Settle Farmventors strike again

Settle Primary School pupils sitting in their classroom with Selkie the dog on the table modelling the class's wool dog coat design

Pupils at Settle Primary School in the Yorkshire Dales have once again been named the region’s top Farmventors having got through to the national showcase event for the second year in a row.

Last year, the school was picked out for its Year 1 design for a tractor of the future. But this year it will be Year 5 pupils heading to Westminster in March with their design for an environmentally friendly dog coat using a recycled outer layer protecting a hand-felted lining of Swaledale sheep’s wool.

The Farmvention competition, which invites schools to solve real-life farming challenges as part of their STEM (science, technology, engineering and maths) curriculum is proving a popular way of bringing STEM subjects to life.

This is a view echoed by teacher Sarah Entwistle who is very enthusiastic about bringing farming into the classroom.

“This year we were inspired by all the hill sheep in the fields around us,” she said. “One of this year’s categories was all about wool as a ‘wonder fabric’ and of course we have that in abundance right on our doorstep.”

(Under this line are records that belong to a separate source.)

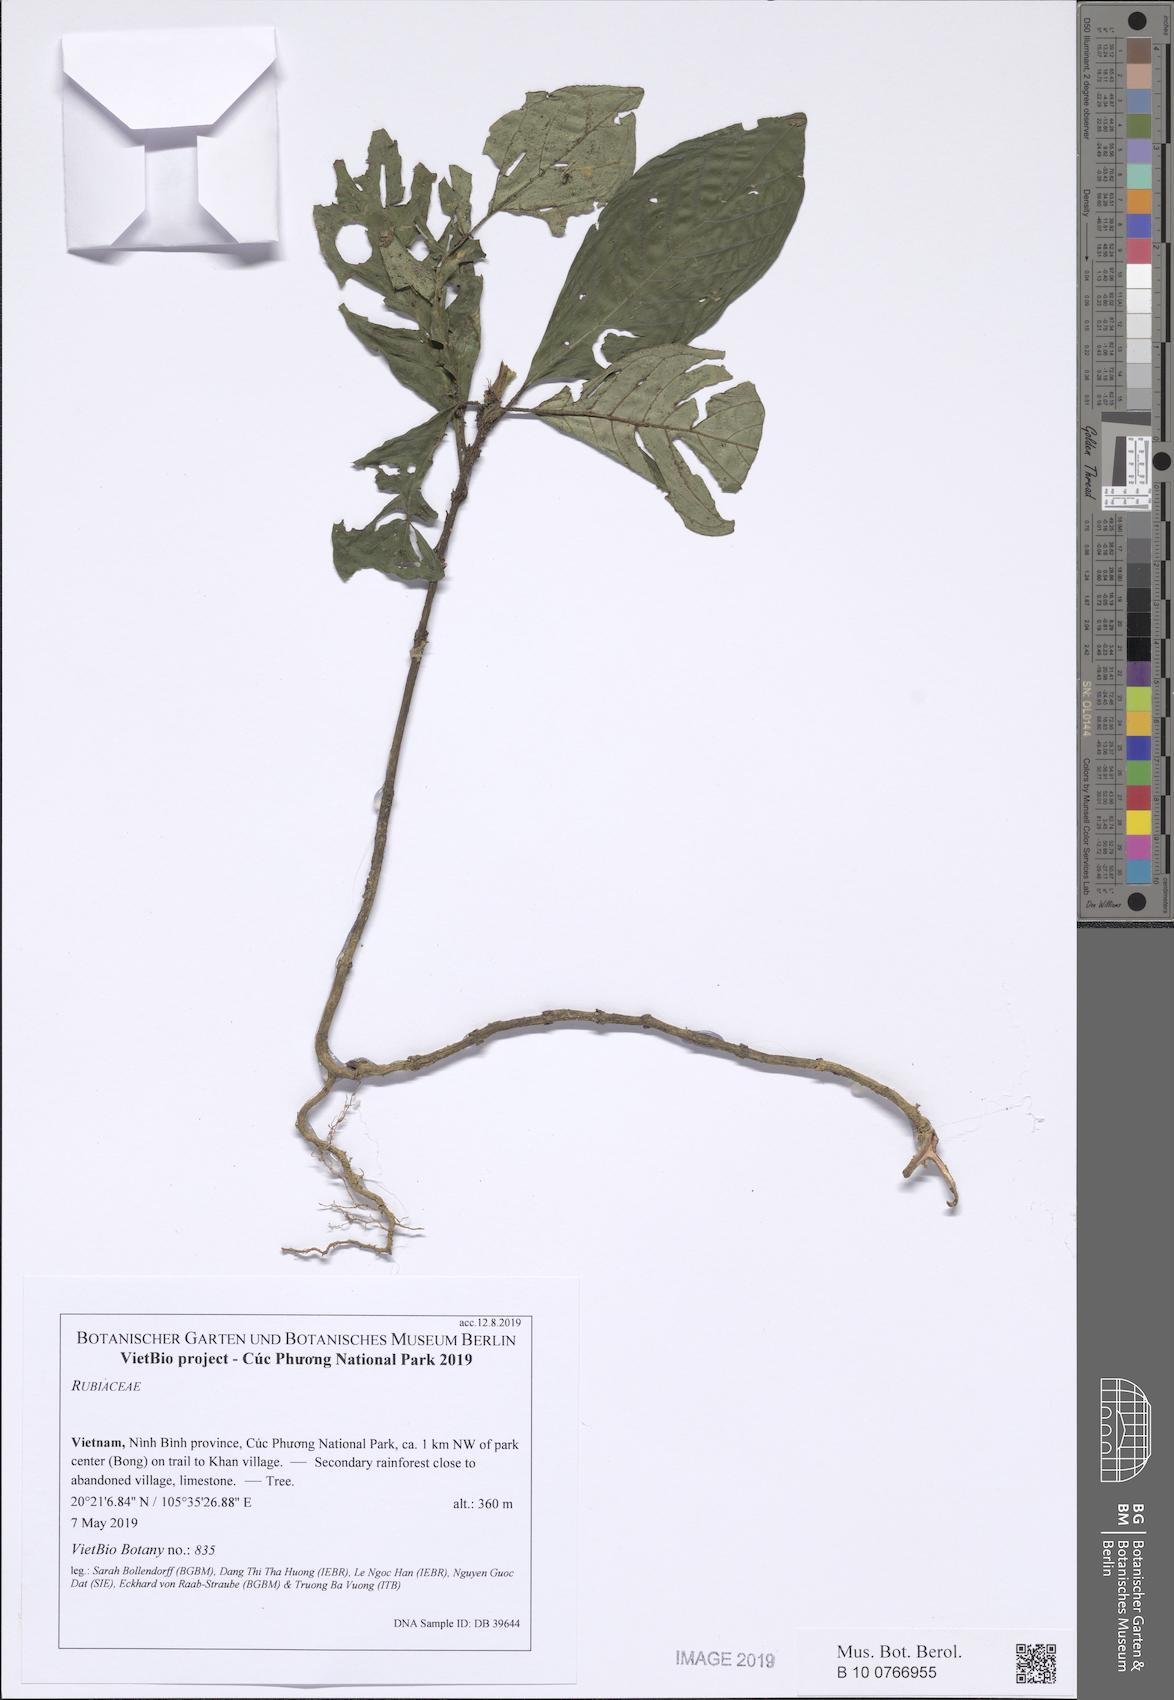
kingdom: Plantae
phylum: Tracheophyta
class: Magnoliopsida
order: Gentianales
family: Rubiaceae
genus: Psychotria
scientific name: Psychotria
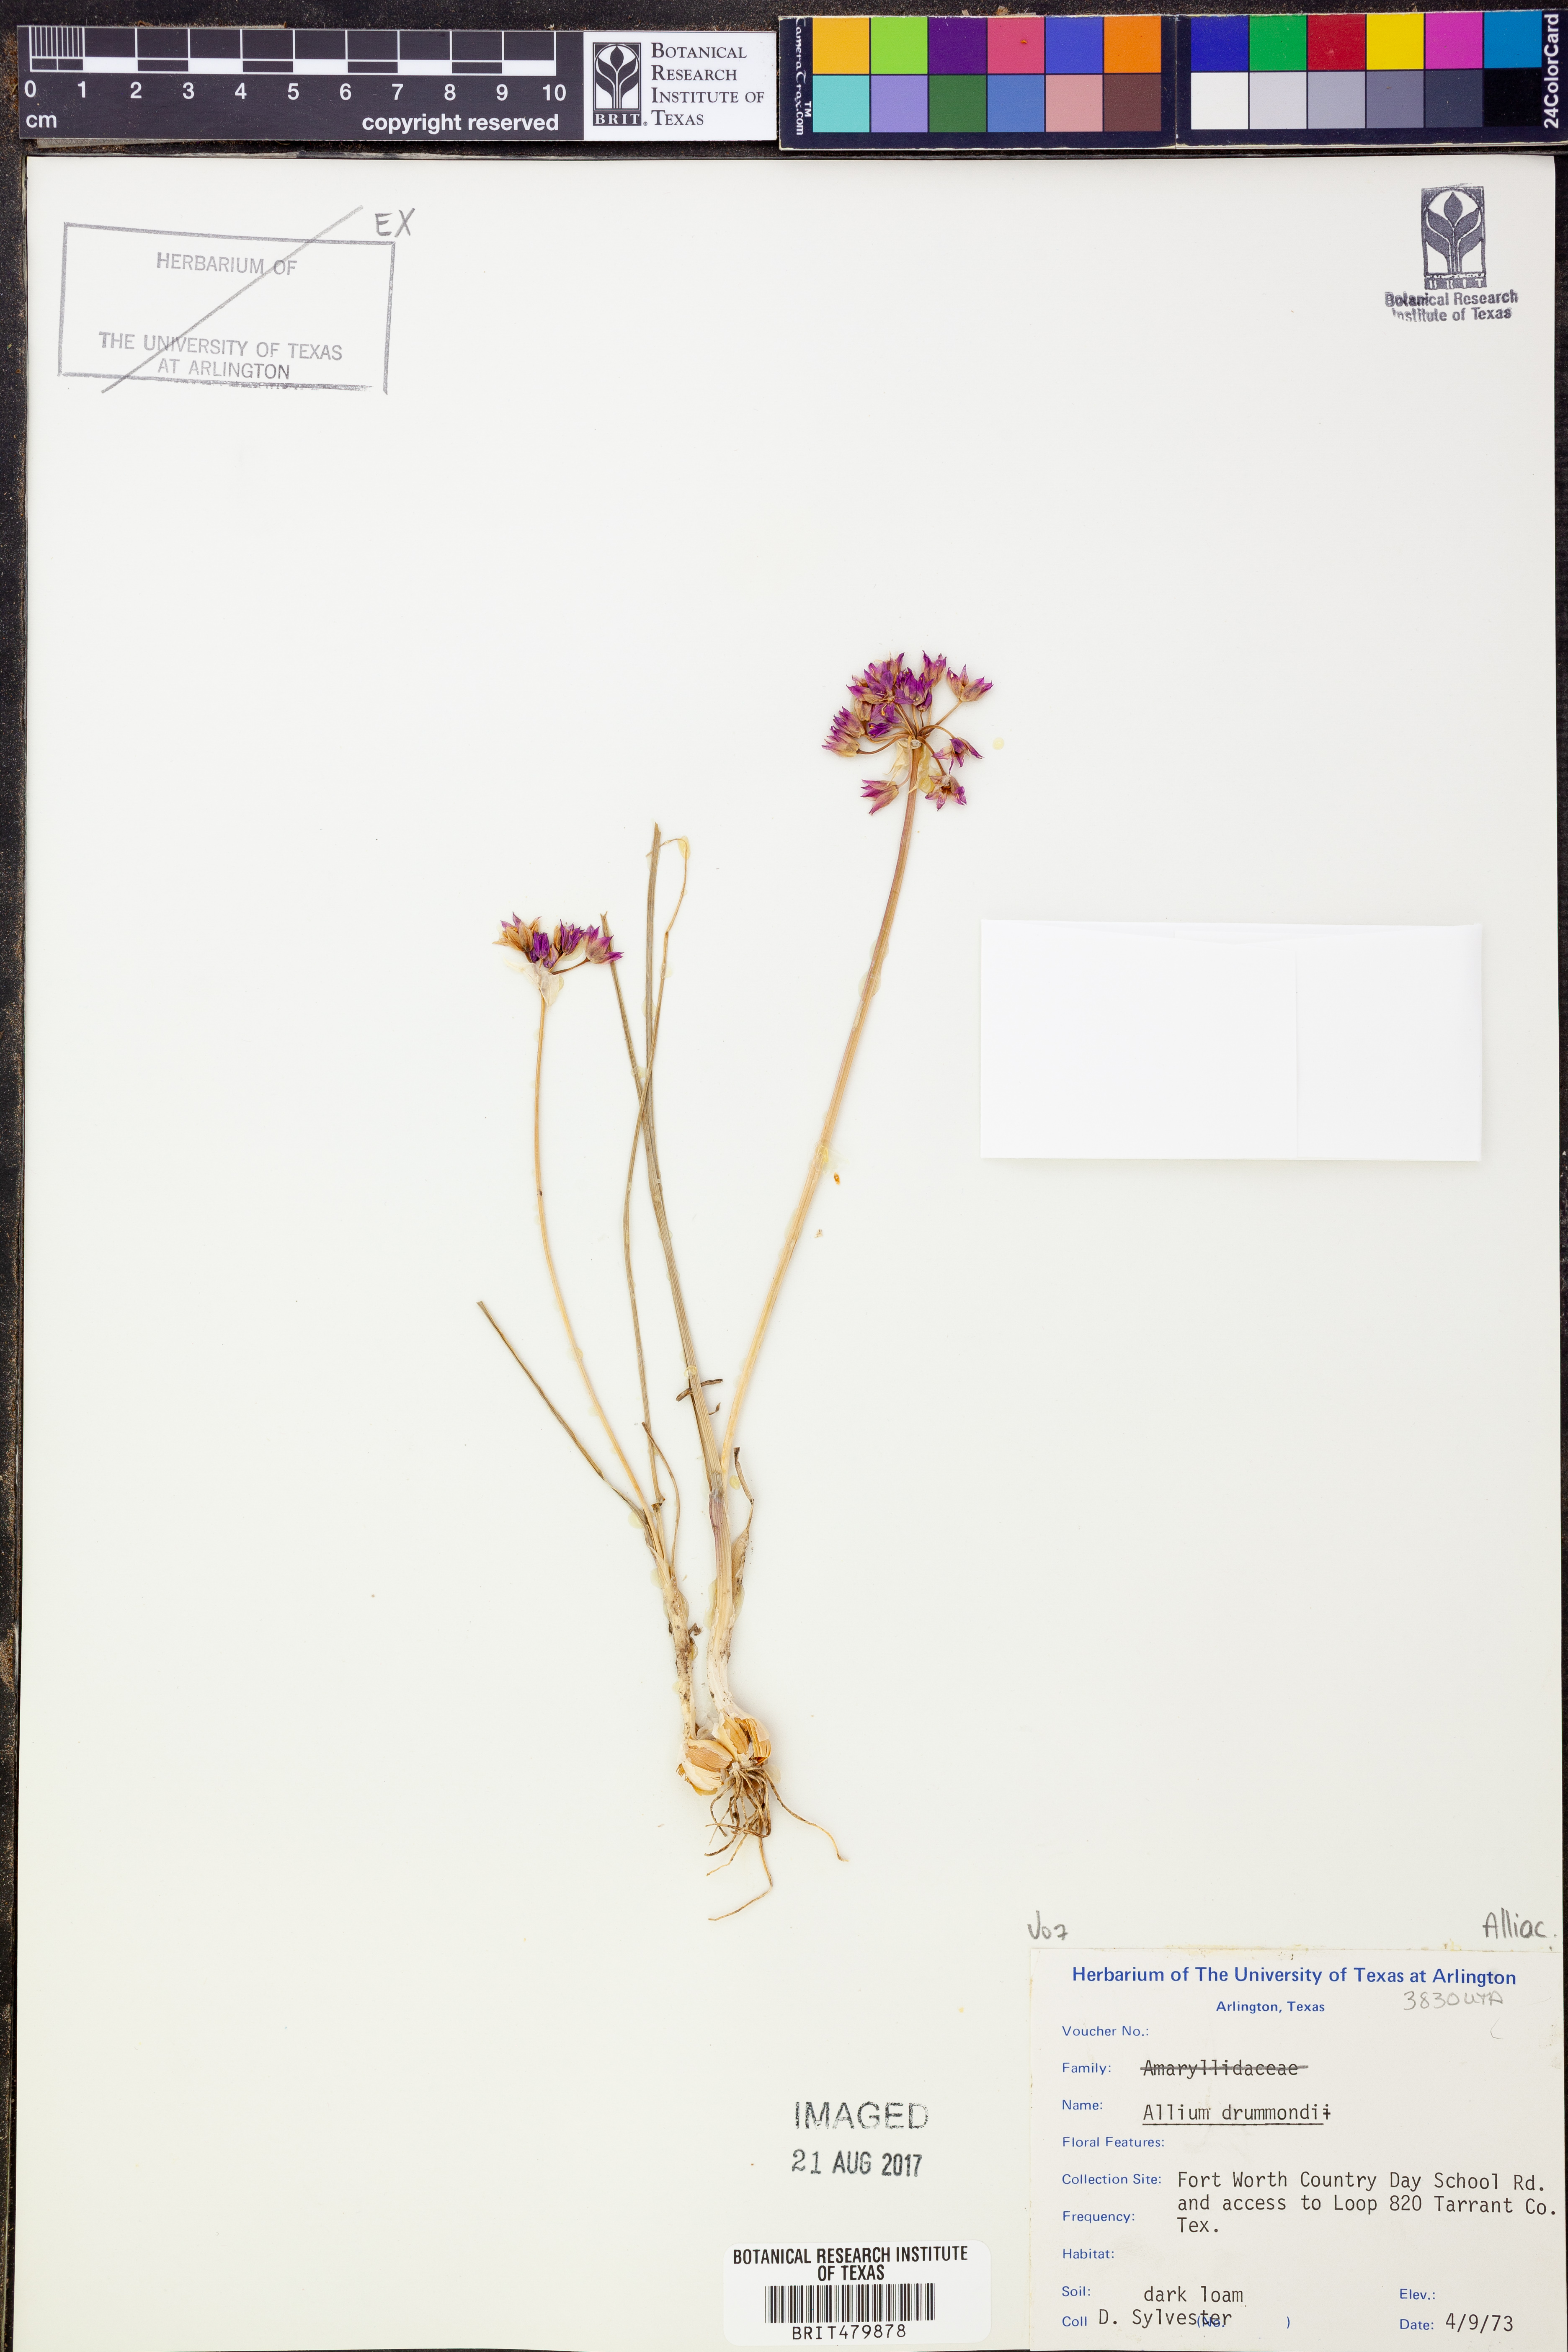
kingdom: Plantae
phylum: Tracheophyta
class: Liliopsida
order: Asparagales
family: Amaryllidaceae
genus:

The project involved exploring the concept from start to finish – washing, felting and testing wool from different sheep before settling on the Swaledale.

“As well as wanting home-grown wool, the children liked the Swaledale fleece as it was hard-wearing as well as being warm,” added Sarah.

“When combined with recycled, waterproof tent sheeting, they felt it created the perfect warm and weather resistant coat for my dog, Selkie.”

The judges were so impressed with the school’s entry – presented in a very professional video – that they had no hesitation in putting the project through to the showcase finale this summer.

As a regional winner, the school will also have the chance for a fully funded farm visit and have asked to visit the farm that kindly donated wool for their project.

NFU education manager, Jennie Devine, said: “We were so impressed with how much work the students had put into the project. The children had experienced the entire product development process and enjoyed so many engaging STEM opportunities along the way.”